After completing his training at the SEP, he continued supervising with Kleinian-oriented psychoanalysts and others. For more than 20 years he supervised with Michael Feldman and Betty Joseph, and sporadically with Hanna Segal. He attended weekend meetings at the West Lodge Conference near London for 25 years with other European colleagues, coordinated by John Steiner, Ronald Britton and Michael Feldman. Within the European Federation of Psychoanalysis, he had the opportunity to supervise with Jean Michel Quinodoz, Peter Fonagy or Josep Sandler.
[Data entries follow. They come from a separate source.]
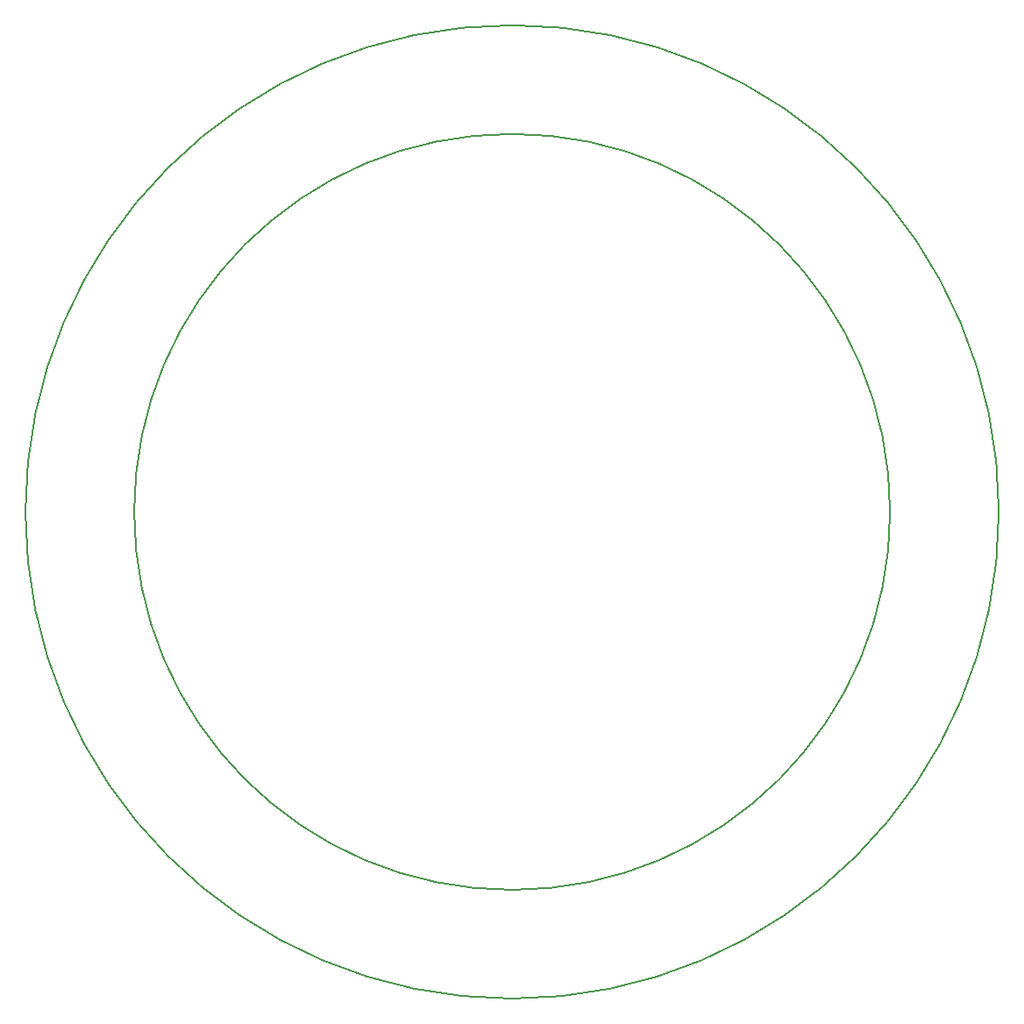
<source format=gbr>
G04 #@! TF.GenerationSoftware,KiCad,Pcbnew,5.0.2-bee76a0~70~ubuntu16.04.1*
G04 #@! TF.CreationDate,2019-03-20T11:46:08+01:00*
G04 #@! TF.ProjectId,ring,72696e67-2e6b-4696-9361-645f70636258,rev?*
G04 #@! TF.SameCoordinates,Original*
G04 #@! TF.FileFunction,Profile,NP*
%FSLAX46Y46*%
G04 Gerber Fmt 4.6, Leading zero omitted, Abs format (unit mm)*
G04 Created by KiCad (PCBNEW 5.0.2-bee76a0~70~ubuntu16.04.1) date Wed 20 Mar 2019 11:46:08 AM CET*
%MOMM*%
%LPD*%
G01*
G04 APERTURE LIST*
%ADD10C,0.200000*%
G04 APERTURE END LIST*
D10*
X136500000Y-100000000D02*
G75*
G03X136500000Y-100000000I-36500000J0D01*
G01*
X147000000Y-100000000D02*
G75*
G03X147000000Y-100000000I-47000000J0D01*
G01*
M02*

</source>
He was actively involved in the SEP, where he held various committee positions and was President of the Board of Directors between 1999-2003. During that period he represented the SEP at the meetings of the Board of Directors of the European Federation of Psychoanalysis. He participated in several congresses of the International Psychoanalytic Association and for eight years was a member of the Ethics Committee of the IPA. For 15 years he has been a member of the Editorial Committee of the International Journal of Psychoanalysis and is an advisor to various psychoanalytic journals in Europe, Latin America, as well as Calibán, the journal of the Psychoanalytic Federation of Latin America. He has published numerous articles in the Catalan Journal of Psychoanalysis, as well as in Portuguese, Italian, Colombian and other journals.

After completing his training at the SEP, he began to give private seminars to groups of psychologists and psychiatrists interested in the thought of Freud, Klein and Bion. He was part, as a supervisor, of the initial group of the Mental Health Unit of L’Hospitalet; he also carried out clinical supervision at the CSMA of Prat de Llobregat, Cornellá, as well as in Sant Pere Claver.

As a teacher, he taught at the Vidal i Barraquer Foundation, and currently at the Institute of Psychoanalysis of Barcelona, ​​where he continues his activity. We hope that you celebrate as much as we – the board of the COPC Psychoanalysis Commission – the invitation to Guillermo Bodner to publish his article in our journal.